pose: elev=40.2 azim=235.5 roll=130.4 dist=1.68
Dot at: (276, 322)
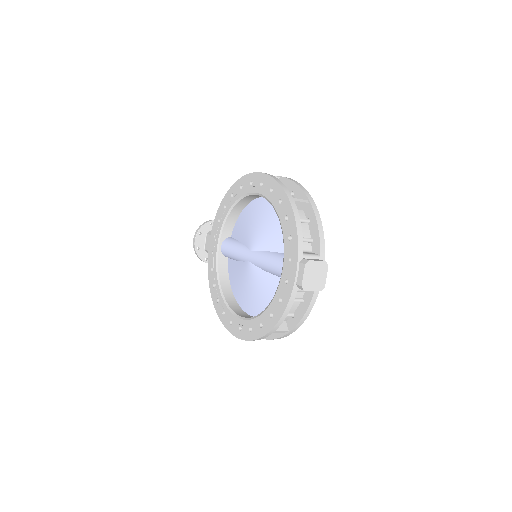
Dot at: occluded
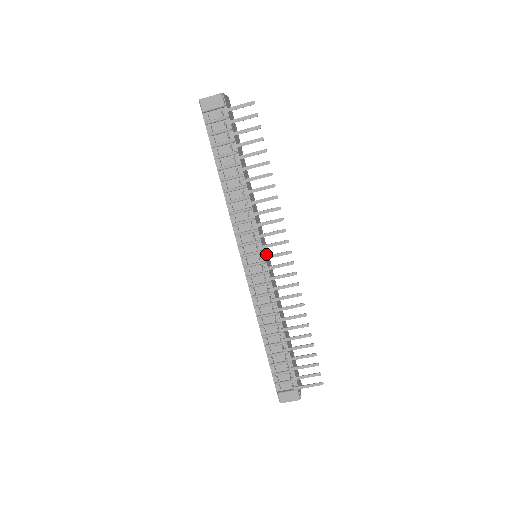
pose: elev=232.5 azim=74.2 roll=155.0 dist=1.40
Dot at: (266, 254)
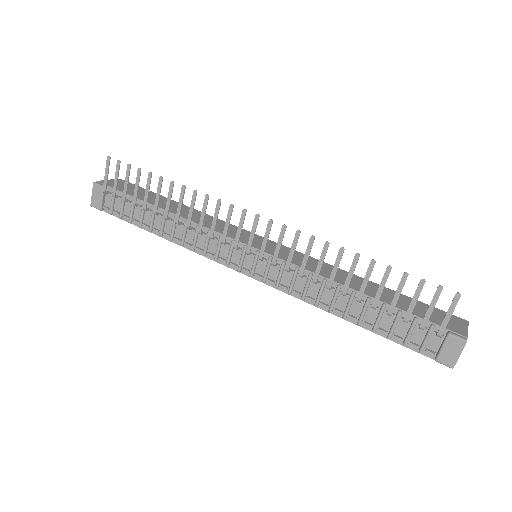
Dot at: (261, 244)
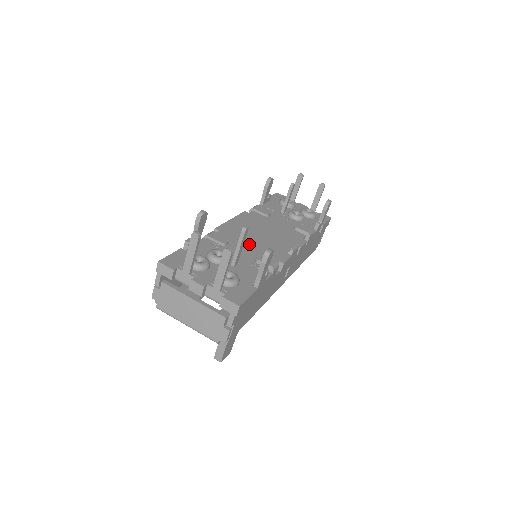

TASK DETAILS:
Rename "pose" to "camera" throughout the lines above and reproduce them otherwise unchanged. Leave out the pictures.

SOLUTION TO THIS EXERCISE:
camera: elev=40.2 azim=235.5 roll=130.4 dist=1.68
Dot at: (276, 322)
Dot at: occluded
camera: elev=232.5 azim=74.2 roll=155.0 dist=1.40
Dot at: (266, 254)
Dot at: (261, 244)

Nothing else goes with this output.